■ **Activity**
Print the stretch of lines from the one containing "단일 사이클 방식은 명령어" through the one containing "# Quotas for", both included, reproducing them verbatim from the records below. Output only those lines.
===== Data to process
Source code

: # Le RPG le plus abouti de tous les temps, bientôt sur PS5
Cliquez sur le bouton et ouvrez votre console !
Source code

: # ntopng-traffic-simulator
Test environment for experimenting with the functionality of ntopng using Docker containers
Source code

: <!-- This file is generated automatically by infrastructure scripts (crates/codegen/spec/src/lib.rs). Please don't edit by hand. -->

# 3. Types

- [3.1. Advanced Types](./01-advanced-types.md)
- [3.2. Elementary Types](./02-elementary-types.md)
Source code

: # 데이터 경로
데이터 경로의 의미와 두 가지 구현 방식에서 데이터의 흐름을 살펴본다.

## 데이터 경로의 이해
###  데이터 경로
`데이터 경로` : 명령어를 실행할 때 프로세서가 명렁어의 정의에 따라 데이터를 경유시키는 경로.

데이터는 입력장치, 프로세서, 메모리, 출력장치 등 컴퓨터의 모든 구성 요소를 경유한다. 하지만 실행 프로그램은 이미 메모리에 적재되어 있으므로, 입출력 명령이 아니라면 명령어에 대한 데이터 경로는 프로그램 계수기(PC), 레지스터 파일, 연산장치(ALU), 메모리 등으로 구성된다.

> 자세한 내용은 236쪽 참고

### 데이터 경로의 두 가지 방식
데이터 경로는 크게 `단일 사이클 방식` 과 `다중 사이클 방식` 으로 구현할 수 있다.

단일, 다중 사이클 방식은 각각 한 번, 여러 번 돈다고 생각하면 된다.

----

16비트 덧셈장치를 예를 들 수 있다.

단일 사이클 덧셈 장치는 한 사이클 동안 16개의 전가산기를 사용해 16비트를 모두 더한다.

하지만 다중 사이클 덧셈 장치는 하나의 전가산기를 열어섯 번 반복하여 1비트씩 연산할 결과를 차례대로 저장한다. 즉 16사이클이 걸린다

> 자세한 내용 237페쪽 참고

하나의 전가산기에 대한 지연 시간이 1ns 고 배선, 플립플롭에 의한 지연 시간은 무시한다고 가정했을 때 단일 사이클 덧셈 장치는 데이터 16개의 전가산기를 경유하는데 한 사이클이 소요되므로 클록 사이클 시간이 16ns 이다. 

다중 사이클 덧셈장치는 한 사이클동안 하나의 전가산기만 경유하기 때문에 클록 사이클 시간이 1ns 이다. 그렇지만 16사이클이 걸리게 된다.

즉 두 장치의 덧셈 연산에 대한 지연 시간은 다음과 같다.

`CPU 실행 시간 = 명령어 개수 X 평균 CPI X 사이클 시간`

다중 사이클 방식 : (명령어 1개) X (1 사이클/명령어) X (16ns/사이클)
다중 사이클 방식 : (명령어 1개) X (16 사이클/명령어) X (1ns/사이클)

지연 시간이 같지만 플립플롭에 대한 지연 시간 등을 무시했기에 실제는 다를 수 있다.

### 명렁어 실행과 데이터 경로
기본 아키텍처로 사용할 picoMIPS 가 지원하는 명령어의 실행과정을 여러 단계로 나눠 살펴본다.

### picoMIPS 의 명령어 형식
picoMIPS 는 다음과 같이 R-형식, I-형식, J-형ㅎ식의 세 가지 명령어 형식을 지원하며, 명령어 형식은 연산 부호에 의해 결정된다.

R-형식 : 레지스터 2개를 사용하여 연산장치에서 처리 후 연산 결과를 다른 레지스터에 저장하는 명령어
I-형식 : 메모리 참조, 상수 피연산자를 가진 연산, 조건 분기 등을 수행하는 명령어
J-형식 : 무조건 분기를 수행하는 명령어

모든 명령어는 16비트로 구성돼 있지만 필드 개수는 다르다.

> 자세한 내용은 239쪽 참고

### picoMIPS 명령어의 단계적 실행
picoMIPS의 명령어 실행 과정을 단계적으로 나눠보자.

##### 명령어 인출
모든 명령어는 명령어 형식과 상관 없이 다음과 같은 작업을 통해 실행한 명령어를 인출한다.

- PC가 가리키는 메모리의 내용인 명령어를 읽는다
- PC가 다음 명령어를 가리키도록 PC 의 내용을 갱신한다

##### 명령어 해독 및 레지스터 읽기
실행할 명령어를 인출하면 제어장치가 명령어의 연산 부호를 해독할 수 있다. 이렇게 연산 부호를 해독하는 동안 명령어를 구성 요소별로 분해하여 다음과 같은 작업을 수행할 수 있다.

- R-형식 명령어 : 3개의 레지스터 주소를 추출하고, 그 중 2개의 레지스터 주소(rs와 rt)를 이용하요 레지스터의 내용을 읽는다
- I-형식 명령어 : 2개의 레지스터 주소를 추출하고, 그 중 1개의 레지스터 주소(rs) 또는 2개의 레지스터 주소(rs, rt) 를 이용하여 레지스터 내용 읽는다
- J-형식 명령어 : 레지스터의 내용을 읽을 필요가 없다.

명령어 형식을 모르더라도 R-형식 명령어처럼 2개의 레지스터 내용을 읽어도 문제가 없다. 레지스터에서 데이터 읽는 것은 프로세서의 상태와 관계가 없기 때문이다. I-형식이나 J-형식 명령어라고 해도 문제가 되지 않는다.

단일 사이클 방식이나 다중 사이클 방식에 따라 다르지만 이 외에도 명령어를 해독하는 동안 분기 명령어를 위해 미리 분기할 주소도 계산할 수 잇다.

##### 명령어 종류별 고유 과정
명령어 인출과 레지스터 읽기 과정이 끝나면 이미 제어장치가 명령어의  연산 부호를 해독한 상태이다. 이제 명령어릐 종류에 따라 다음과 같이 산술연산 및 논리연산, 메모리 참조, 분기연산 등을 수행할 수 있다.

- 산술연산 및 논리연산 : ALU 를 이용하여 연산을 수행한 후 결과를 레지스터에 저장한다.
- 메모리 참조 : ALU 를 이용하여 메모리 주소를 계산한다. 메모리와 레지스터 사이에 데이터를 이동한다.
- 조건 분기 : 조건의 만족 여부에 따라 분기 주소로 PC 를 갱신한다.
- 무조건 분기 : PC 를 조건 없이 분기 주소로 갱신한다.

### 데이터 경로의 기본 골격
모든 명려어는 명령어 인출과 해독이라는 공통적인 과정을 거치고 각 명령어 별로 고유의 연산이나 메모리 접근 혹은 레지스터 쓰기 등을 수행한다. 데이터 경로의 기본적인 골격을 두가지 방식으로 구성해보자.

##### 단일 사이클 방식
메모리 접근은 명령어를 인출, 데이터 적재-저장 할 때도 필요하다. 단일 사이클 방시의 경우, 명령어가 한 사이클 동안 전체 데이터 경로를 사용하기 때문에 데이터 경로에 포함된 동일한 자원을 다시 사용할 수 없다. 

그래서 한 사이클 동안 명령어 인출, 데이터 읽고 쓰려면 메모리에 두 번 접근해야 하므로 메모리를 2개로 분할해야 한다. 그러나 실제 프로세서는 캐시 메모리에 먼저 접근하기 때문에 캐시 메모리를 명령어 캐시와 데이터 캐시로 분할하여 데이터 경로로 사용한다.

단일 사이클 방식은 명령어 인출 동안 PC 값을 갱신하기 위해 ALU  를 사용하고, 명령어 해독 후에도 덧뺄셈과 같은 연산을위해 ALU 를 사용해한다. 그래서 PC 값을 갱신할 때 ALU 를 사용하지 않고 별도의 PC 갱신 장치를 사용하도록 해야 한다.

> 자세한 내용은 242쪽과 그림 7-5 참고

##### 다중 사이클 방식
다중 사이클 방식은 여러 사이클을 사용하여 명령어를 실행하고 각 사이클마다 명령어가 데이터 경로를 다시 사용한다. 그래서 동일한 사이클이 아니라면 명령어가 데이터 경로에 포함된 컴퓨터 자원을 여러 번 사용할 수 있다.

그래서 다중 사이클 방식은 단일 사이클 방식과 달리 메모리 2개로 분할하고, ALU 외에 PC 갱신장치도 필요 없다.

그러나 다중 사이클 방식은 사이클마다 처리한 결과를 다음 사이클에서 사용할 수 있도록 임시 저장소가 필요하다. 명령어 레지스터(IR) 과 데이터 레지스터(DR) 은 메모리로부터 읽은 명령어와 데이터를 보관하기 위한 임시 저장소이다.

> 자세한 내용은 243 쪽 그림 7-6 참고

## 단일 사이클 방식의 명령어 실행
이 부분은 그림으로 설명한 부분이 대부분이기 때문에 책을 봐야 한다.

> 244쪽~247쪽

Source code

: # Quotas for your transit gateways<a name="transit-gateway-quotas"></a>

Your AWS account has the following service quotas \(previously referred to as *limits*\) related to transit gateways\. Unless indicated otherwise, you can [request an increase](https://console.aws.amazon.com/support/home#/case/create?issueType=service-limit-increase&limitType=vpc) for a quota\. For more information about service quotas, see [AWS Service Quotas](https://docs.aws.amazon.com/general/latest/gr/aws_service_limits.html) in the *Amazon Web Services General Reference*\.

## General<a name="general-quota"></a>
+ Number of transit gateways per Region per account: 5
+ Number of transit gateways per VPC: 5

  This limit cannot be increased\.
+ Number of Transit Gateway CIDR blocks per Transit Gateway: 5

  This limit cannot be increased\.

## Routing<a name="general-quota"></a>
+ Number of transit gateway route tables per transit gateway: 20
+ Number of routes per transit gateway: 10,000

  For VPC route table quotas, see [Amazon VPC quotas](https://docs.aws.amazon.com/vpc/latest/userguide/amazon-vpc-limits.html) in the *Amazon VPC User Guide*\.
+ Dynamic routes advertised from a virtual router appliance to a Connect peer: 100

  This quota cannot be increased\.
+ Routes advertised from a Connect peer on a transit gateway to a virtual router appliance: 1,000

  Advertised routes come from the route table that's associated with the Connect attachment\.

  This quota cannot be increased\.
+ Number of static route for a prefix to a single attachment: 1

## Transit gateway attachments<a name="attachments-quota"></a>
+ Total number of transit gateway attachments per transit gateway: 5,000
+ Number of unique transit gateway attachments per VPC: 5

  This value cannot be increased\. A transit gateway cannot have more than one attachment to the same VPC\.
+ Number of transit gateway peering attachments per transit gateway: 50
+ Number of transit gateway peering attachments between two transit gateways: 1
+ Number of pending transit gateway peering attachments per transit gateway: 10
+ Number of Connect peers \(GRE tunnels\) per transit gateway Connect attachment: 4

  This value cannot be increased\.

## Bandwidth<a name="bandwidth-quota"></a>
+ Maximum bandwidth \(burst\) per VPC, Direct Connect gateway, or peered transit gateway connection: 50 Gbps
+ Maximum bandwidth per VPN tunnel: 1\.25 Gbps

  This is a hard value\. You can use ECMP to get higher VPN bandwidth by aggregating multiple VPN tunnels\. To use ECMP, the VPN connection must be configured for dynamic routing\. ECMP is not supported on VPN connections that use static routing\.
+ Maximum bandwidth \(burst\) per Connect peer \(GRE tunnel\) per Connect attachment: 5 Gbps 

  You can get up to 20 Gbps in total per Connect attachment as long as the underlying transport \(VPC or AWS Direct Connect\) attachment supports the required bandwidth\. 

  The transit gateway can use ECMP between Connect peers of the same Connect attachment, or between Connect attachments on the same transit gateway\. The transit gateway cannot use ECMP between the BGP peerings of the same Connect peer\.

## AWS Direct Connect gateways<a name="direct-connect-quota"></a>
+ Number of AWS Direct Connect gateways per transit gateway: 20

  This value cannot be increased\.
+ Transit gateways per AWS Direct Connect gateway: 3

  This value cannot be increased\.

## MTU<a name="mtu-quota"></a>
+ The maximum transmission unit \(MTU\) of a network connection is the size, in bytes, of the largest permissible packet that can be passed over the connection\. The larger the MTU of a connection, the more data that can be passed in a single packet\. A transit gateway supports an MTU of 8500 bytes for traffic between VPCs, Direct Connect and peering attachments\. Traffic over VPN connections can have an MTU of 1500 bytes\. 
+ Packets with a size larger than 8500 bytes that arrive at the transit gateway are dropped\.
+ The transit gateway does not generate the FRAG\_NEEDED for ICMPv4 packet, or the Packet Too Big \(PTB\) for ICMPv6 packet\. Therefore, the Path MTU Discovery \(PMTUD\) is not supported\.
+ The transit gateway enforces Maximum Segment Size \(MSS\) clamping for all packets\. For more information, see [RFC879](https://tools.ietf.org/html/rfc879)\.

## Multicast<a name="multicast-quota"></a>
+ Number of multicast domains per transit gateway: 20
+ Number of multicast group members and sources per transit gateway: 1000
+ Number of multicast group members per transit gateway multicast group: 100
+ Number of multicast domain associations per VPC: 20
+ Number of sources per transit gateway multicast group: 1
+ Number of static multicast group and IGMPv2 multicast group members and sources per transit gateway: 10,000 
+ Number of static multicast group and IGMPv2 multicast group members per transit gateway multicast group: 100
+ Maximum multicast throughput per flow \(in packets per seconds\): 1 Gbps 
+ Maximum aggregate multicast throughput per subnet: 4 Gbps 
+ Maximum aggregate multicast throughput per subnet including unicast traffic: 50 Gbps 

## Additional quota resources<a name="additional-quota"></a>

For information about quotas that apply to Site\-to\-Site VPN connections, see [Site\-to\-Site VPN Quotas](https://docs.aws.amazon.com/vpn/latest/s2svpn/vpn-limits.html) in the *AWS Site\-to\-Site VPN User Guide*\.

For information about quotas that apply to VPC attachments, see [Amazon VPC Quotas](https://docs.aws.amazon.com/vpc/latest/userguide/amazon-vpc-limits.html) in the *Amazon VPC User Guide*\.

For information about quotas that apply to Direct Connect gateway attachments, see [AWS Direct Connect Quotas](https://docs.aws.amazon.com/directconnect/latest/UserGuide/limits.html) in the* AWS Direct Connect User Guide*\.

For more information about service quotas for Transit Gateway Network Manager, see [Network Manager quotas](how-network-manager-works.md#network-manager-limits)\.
==========
■ **Solution for this exercise**
단일 사이클 방식은 명령어 인출 동안 PC 값을 갱신하기 위해 ALU  를 사용하고, 명령어 해독 후에도 덧뺄셈과 같은 연산을위해 ALU 를 사용해한다. 그래서 PC 값을 갱신할 때 ALU 를 사용하지 않고 별도의 PC 갱신 장치를 사용하도록 해야 한다.

> 자세한 내용은 242쪽과 그림 7-5 참고

##### 다중 사이클 방식
다중 사이클 방식은 여러 사이클을 사용하여 명령어를 실행하고 각 사이클마다 명령어가 데이터 경로를 다시 사용한다. 그래서 동일한 사이클이 아니라면 명령어가 데이터 경로에 포함된 컴퓨터 자원을 여러 번 사용할 수 있다.

그래서 다중 사이클 방식은 단일 사이클 방식과 달리 메모리 2개로 분할하고, ALU 외에 PC 갱신장치도 필요 없다.

그러나 다중 사이클 방식은 사이클마다 처리한 결과를 다음 사이클에서 사용할 수 있도록 임시 저장소가 필요하다. 명령어 레지스터(IR) 과 데이터 레지스터(DR) 은 메모리로부터 읽은 명령어와 데이터를 보관하기 위한 임시 저장소이다.

> 자세한 내용은 243 쪽 그림 7-6 참고

## 단일 사이클 방식의 명령어 실행
이 부분은 그림으로 설명한 부분이 대부분이기 때문에 책을 봐야 한다.

> 244쪽~247쪽

Source code

: # Quotas for your transit gateways<a name="transit-gateway-quotas"></a>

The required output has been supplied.